Your assignment: Among the entries, find the lines with the string "right" and copy them.

Provided information:
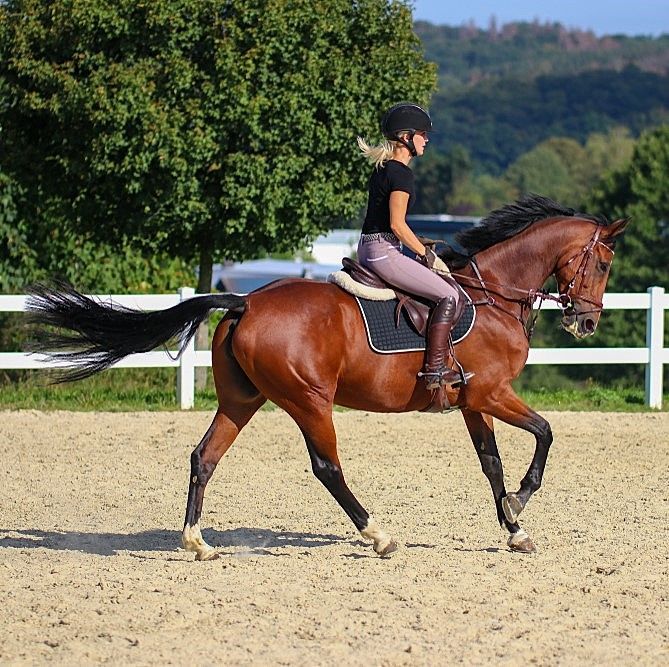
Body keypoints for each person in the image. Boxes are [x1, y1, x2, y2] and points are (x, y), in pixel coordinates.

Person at [357, 102, 463, 390]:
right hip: (383, 252)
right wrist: (426, 254)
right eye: (422, 134)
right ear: (406, 137)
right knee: (448, 294)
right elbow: (397, 225)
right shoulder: (401, 174)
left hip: (370, 248)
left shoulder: (383, 169)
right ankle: (435, 369)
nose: (426, 139)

Response to this exercise:
right hip: (383, 252)
right wrist: (426, 254)
right eye: (422, 134)
right ear: (406, 137)
right knee: (448, 294)
right elbow: (397, 225)
right shoulder: (401, 174)
right ankle: (435, 369)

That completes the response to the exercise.